Assume I know eigen-pairs $(\epsilon_i,\vec\phi_i)$ for matrix operator $\hat H$ that $ \hat H \vec \phi_i = \epsilon_i \vec \phi_i $
Now I have slightly perturbed $\hat H' = \hat H + \hat R$ were perturbation $\hat R$ is small with respect to $\hat H$ (in some sence, e.g. Frobenius norm ?). Now I would like to find eigen-pairs of the perturbed $\hat H'$. $\hat H' \vec \phi'_i = \epsilon'_i \vec \phi'_i $
I expect there should exist some efficient iterative algorithm which use the knowledge of solution $ \hat H \vec \phi_i = \epsilon_i \vec \phi_i $ to obtain solution of $\hat H' \vec \phi'_i = \epsilon'_i \vec \phi'_i $ with modest computational effort ( measured in CPU flops ) especially if I work with sparse matrices.

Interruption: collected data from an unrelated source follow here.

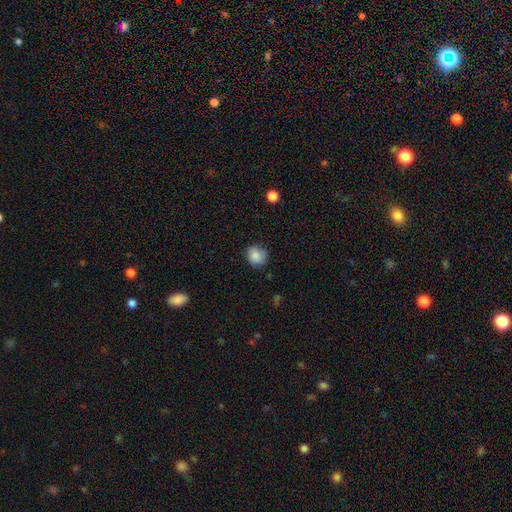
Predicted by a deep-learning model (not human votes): The model was most divided on "merging": none: 75%, minor disturbance: 20%, major disturbance: 4%, merger: 1%. More confident: smooth or featured — smooth (86%); how rounded — round (79%).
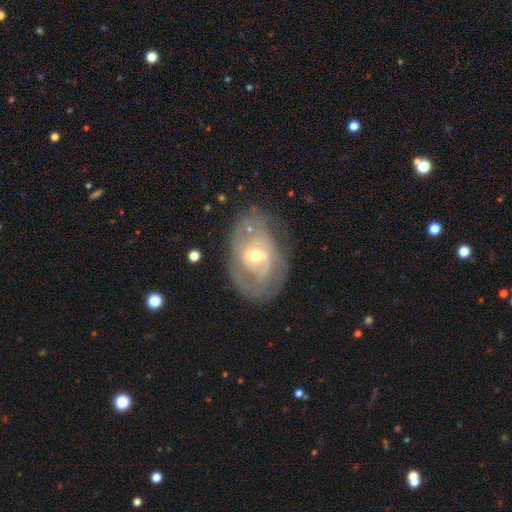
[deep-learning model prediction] featured or disk 78%, smooth 16%, star or artifact 6%. Down the decision tree: edge-on disk — no (95%); bar — no (49%); spiral arms — yes (80%); spiral arm count — 2 (47%); spiral winding — tight (51%); bulge size — moderate (53%); merging — none (62%).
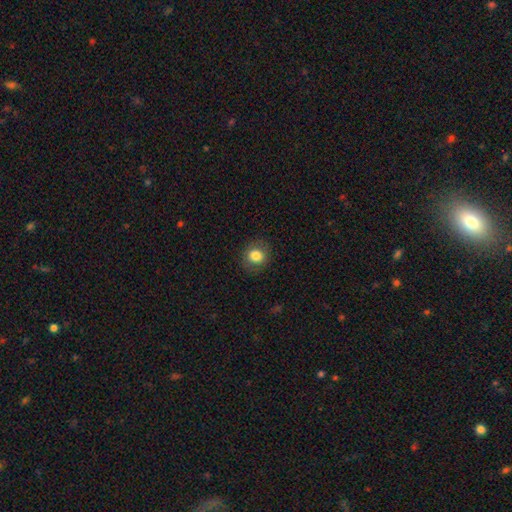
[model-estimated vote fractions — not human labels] Smooth or featured: smooth — 82% (star or artifact — 9%)
How rounded: round — 79% (in between — 20%)
Merging: none — 85% (minor disturbance — 10%)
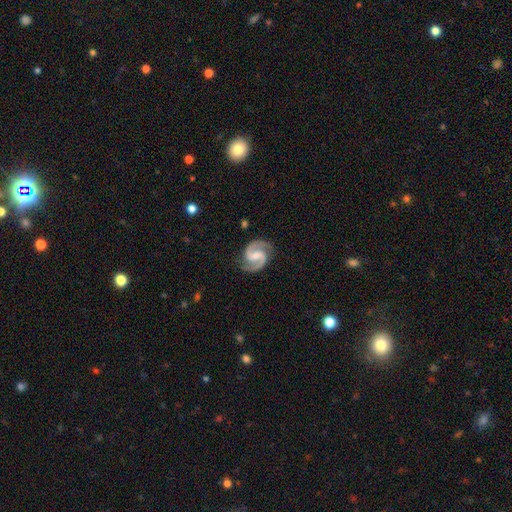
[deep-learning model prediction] Smooth or featured? Predicted: featured or disk (p=0.93). Edge-on disk? Predicted: no (p=0.98). Bar? Predicted: weak (p=0.48). Spiral arms? Predicted: yes (p=0.99). Spiral winding? Predicted: medium (p=0.64). Spiral arm count? Predicted: 2 (p=0.95). Bulge size? Predicted: small (p=0.44). Merging? Predicted: none (p=0.86).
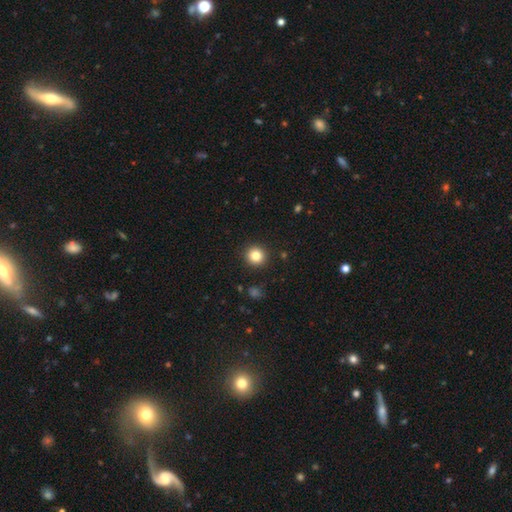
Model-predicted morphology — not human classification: smooth-or-featured: smooth: 82% | star or artifact: 11% | featured or disk: 7%
  how-rounded: round: 93% | in between: 6% | cigar-shaped: 1%
  merging: none: 92% | minor disturbance: 5% | major disturbance: 2% | merger: 1%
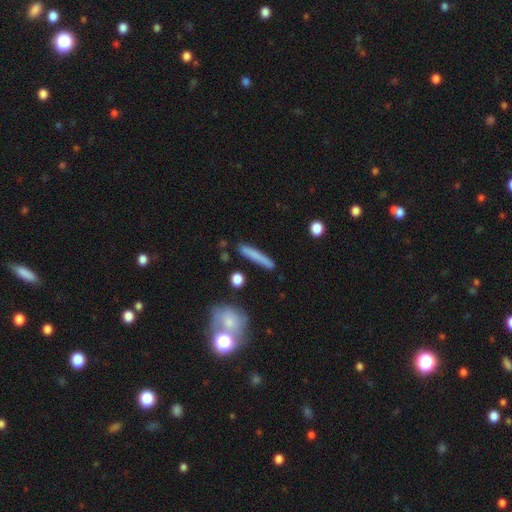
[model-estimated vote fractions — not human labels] This appears to be a smooth galaxy with no disk features (72%) that is cigar-shaped (93%). Merging: none (82%).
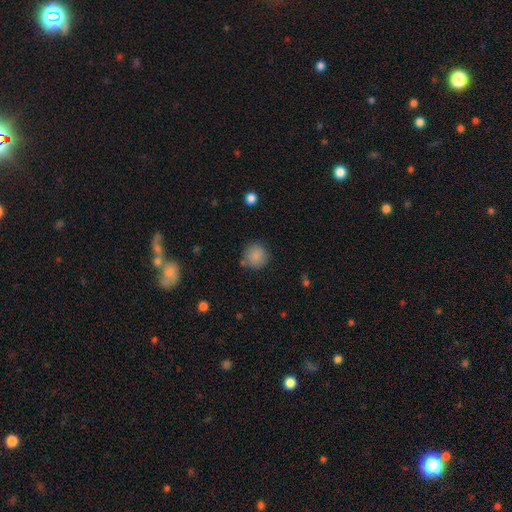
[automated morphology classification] Smooth or featured?
  - smooth: 86% *
  - star or artifact: 9%
  - featured or disk: 5%
How rounded?
  - round: 92% *
  - in between: 7%
  - cigar-shaped: 1%
Merging?
  - none: 80% *
  - minor disturbance: 12%
  - merger: 5%
  - major disturbance: 3%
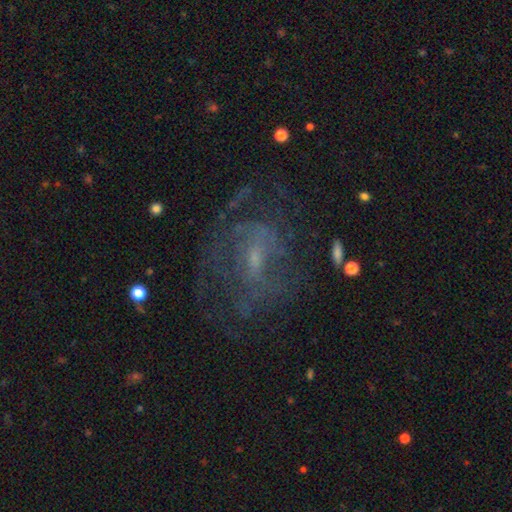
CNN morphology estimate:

I'm not expert in linear algebra, nor iterative methods. I'm just trying to familiarize myself with the field by googling. I downloaded some papers about Davidson / Arnoldi / Lanczos methods, but at first look I wasn't able to extract clear answer to even the very basic question if it is relevant to my problem.
I also read wikipage Eigenvalue perturbation but it doesn't concern with explicit numerical algorithm and it computational cost.
Mostly I'm interested in case when $\hat H$ and $\hat H'$ are hermitian (ground state Hamiltonian of some quantum system), but for more general understanding I do not want to limit the question on that case.